Introduction
Wait didn’t you already have one of these tutorial posts?
The short answer is yes, in a previous post I reviewed a much more manual way to apply a rolling average function to a set of time series data. I will be leaving that as is since there are still valuable techniques to gain from it (markedly using the floor_date
function), but intend for this post to expand and simplify those initial concepts. In the previous post I did not touch on zoo
or the since-released slider
functions which will be the focus of this post.
The shorter answer is…well we all learn better ways of doing things and are trying to improve right?
I will be evaluating a single dataset randomly generated with time and nominal values, time.df
. If you wish to follow along with the same data, specify the same set.seed
value as shown below.
library(dplyr)
library(lubridate)
library(zoo)
# Create two vectors of time and value series data and combine in a tibble
set.seed(seed = 123) # Set seed for same randomized data
time.series <- seq(from = ymd_hms("2020-01-01 00:00:00"), to = ymd_hms("2020-12-31 00:00:00"), by = "day")
val.series <- rnorm(n = length(time.series), mean = 100, sd = 5)
time.df <- tibble(time.series, val.series)
To note, I have chosen to assign the datasets to tibble
s. For the most part “tibbles” and dataframes can be used interchangeably. Recently I have gravitated towards using tibbles because they play nicely with the [tidyverse](https://www.tidyverse.org/)
and are much easier to visualize. Calling a set tibble will automatically display nice headers, data types, and provide more information readily than calling a dataframe. Check out R for Data Science for more information about tibbles!
Going to the zoo
for Rolling Averages
In my last post I described using dplyr
and manually adjusting dates and times to set an artificial floor and essentially “shift” data within a defined window. zoo
does all that work for you in a single function. Using rollmean
a user can define a vector of data, supply a window, k
, to roll through, and an alignment on how the mean should be applied (left, right, or center with “center” as the default). There are also similar functions for rollmedian
, rollmax
, rollmin
, and rollsum
.
In my opinion the more useful function is simply to use rollapply
and specify what function you want to apply to your dataset. While the former functions are streamlined for simple functional operations, rollapply
gives the option to make more complex ones should the need arise. Both are shown using the time.df
data below:
# Using rollmean on a vector
roll.vec <- rollmean(x = time.df$val.series, k = 10, align = "left", fill = NA)
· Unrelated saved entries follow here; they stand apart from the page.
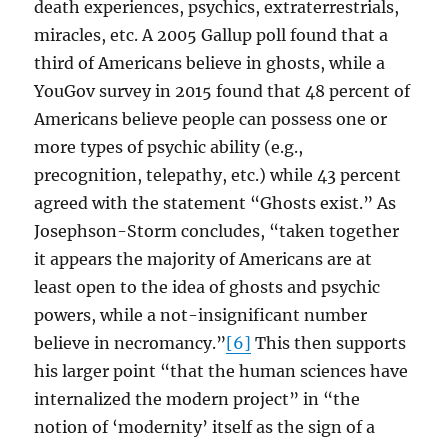
death experiences, psychics, extraterrestrials,
miracles, etc. A 2005 Gallup poll found that a
third of Americans believe in ghosts, while a
YouGov survey in 2015 found that 48 percent of
Americans believe people can possess one or
more types of psychic ability (e.g.,
precognition, telepathy, etc.) while 43 percent
agreed with the statement “Ghosts exist.” As
Josephson-Storm concludes, “taken together
it appears the majority of Americans are at
least open to the idea of ghosts and psychic
powers, while a not-insignificant number
believe in necromancy.”
[6]
This then supports
his larger point “that the human sciences have
internalized the modern project” in “the
notion of ‘modernity’ itself as the sign of a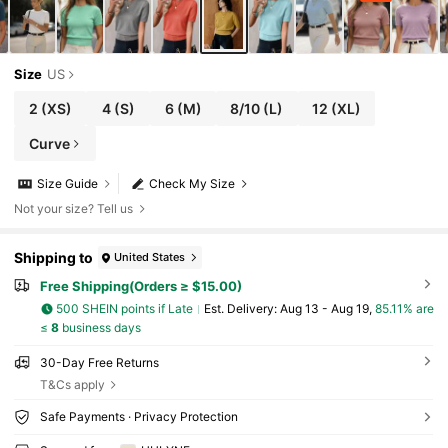
Size
US
2
(XS)
4
(S)
6
(M)
8/10
(L)
12
(XL)
Curve
Size Guide
Check My Size
Not your size? Tell us
Shipping to
United States
Free Shipping(Orders ≥ $15.00)
500 SHEIN points if Late
​Est. Delivery:
Aug 13 - Aug 19,
85.11% are
≤
8
business days
30-Day Free Returns
T&Cs apply
Safe Payments · Privacy Protection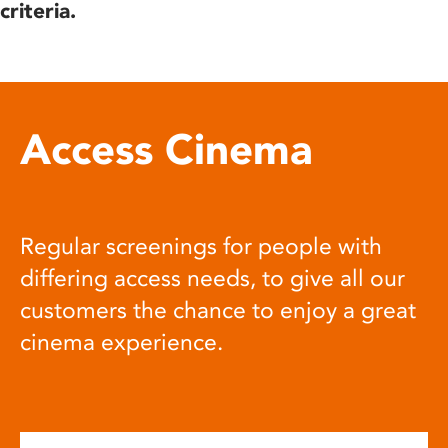
criteria.
Access Cinema
Regular screenings for people with
differing access needs, to give all our
customers the chance to enjoy a great
cinema experience.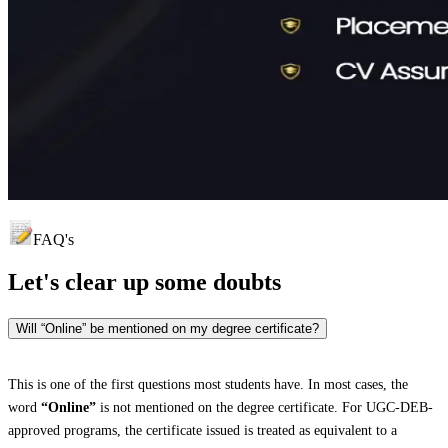
FAQ's
Let's clear up
some doubts
Will “Online” be mentioned on my degree certificate?
This is one of the first questions most students have. In most cases, the
word
“Online”
is not mentioned on the degree certificate. For UGC-DEB-
approved programs, the certificate issued is treated as equivalent to a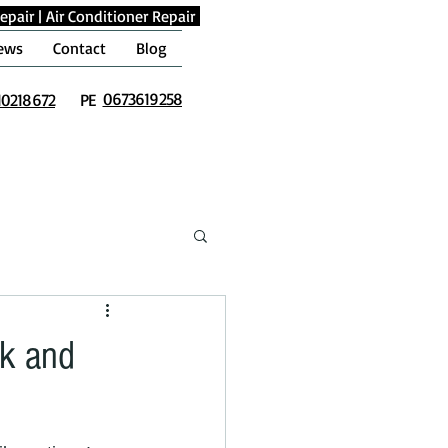
epair
|
Air Conditioner Repair
ews
Contact
Blog
0673619258
10218672
PE
ck and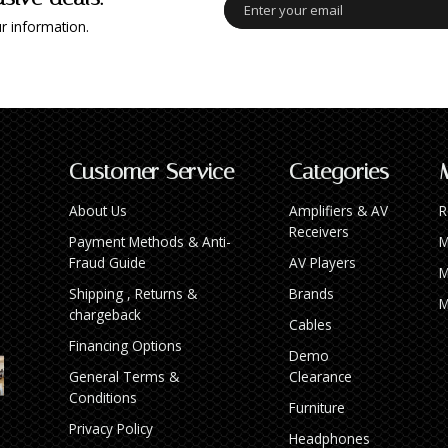
r information.
Customer Service
Categories
About Us
Amplifiers & AV
R
Receivers
Payment Methods & Anti-
M
Fraud Guide
AV Players
M
Shipping , Returns &
Brands
M
chargeback
Cables
Financing Options
Demo
General Terms &
Clearance
Conditions
Furniture
Privacy Policy
Headphones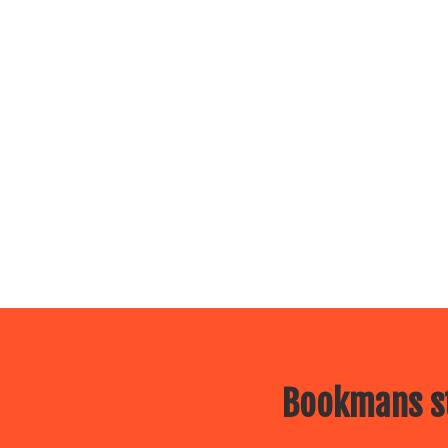
Bookmans st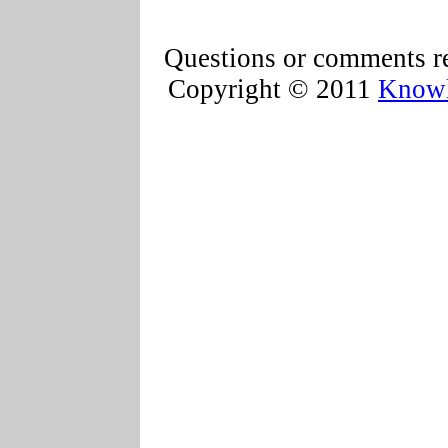
Questions or comments re
Copyright © 2011
Knowl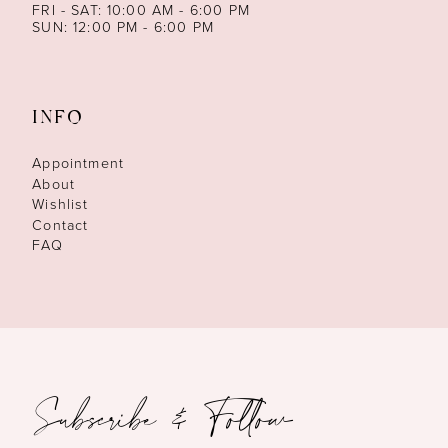
FRI - SAT: 10:00 AM - 6:00 PM
SUN: 12:00 PM - 6:00 PM
INFO
Appointment
About
Wishlist
Contact
FAQ
Subscribe & Follow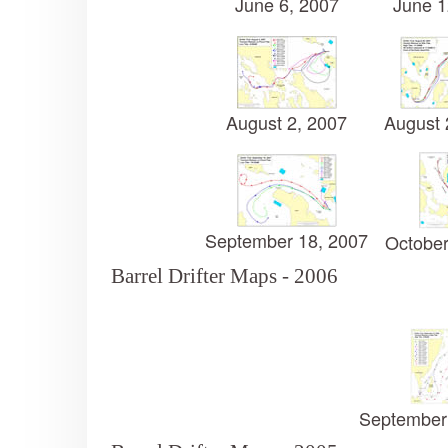
June 6, 2007
June 1
August 2, 2007
August 
September 18, 2007
October
Barrel Drifter Maps - 2006
September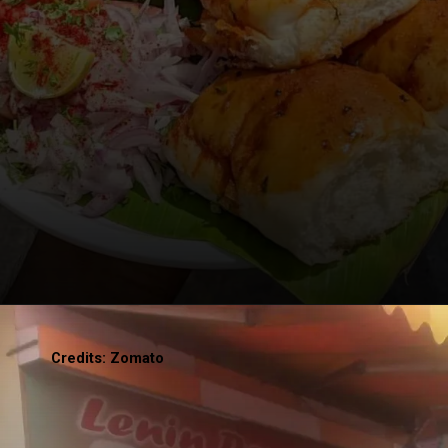
Credits: Zomato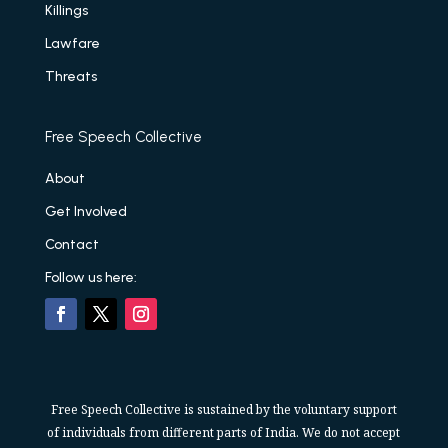
Killings
Lawfare
Threats
Free Speech Collective
About
Get Involved
Contact
Follow us here:
Free Speech Collective is sustained by the voluntary support
of individuals from different parts of India. We do not accept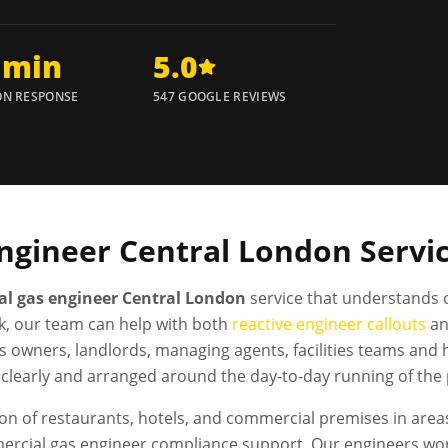
 min
5.0
N RESPONSE
547 GOOGLE REVIEWS
ngineer
Central London
Servi
l gas engineer Central London
service that understands 
, our team can help with both
reactive engineer callouts
a
s owners, landlords, managing agents, facilities teams and
clearly and arranged around the day-to-day running of the
n of restaurants, hotels, and commercial premises in areas
ercial gas engineer compliance support. Our engineers wo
# Using rollapply, specify mean, and assign to a new column in time.df
time.df$roll.mean <- rollapply(data = time.df$val.series, FUN = mean, width = 10, fill = NA, align = "left")
Here I have specified I want a window of 10 (in this time-based dataset representative of 10 days), to apply the mean
function, and to align all data to the “left”. Additionally, I specified to fill all blank values with NA
. While this dataset is complete with data, obviously most data sets are not.
To verify the output of this look at the first value of time.df$roll.mean[1]
and compare it to mean(time.df$roll.mean[1:10])
. If you used the same set.seed(123)
values as me, you’ll find that both values come out to 97.6. You can do an additional sanity check by checking tail(time.df, n = 10)
and see that the ending 9 entries are all NA
, while the top entry is 99.8 (the same as executing mean(tail(time.df$val.series, 10))
or mean(time.df$val.series[(nrow(time.df)-10):nrow(time.df)])
).
Alternative Approach with slider
The slider
package is a relatively recent release from Davis Vaughan advertised as drawing on influence from zoo
but incorporating elements of purrr
-style grammar. To check out the documentation for this package in detail, check out Vaughan’s Github Repository.
Similar to purrr
, functional assignments come into play with the arguments for slide
. And similar to zoo
’s rollapply
function I will be specifying function and window. The key differences here are in how “alignment”, completeness, and steps are assigned. .before
and .after
are how left/right alignment are specified and a combination of both implies center alignment of the rolling window. For example, specifying .after = 9
indicates that the rolling window applies to the current value plus the 9 values after it, making it left-aligned. Similarly specifying .before = 9
would apply to the current value and the 9 values prior, making it right-aligned. To make a centrally aligned window, specify .before = 9, .after = 9
, or basically just make both sides equivalent.
library(slider)
# Using slide, apply similar method to zoo and assign to new column in time.df
time.df$slide.mean <- slide(.x = time.df$val.series, .f = ~mean(.x), .step = 1, .after = 9, .complete = T)
Other portions of this include .step
which will apply the rolling window over steps, and .complete
which will either continue evaluation or process to NA
if the full window cannot be calculated. In the below code .complete
is set to TRUE
so mimic the output of rollapply
. Check the bottom of the tibble to see how the final 9 observations are all NA
or NULL
. Otherwise I encourage looking at the roll.mean
and slide.mean
columns to see their identical values.
I also encourage exploring other elements of the slider
ecosystem including slide_index
and slide_period
for working with indices and date/times.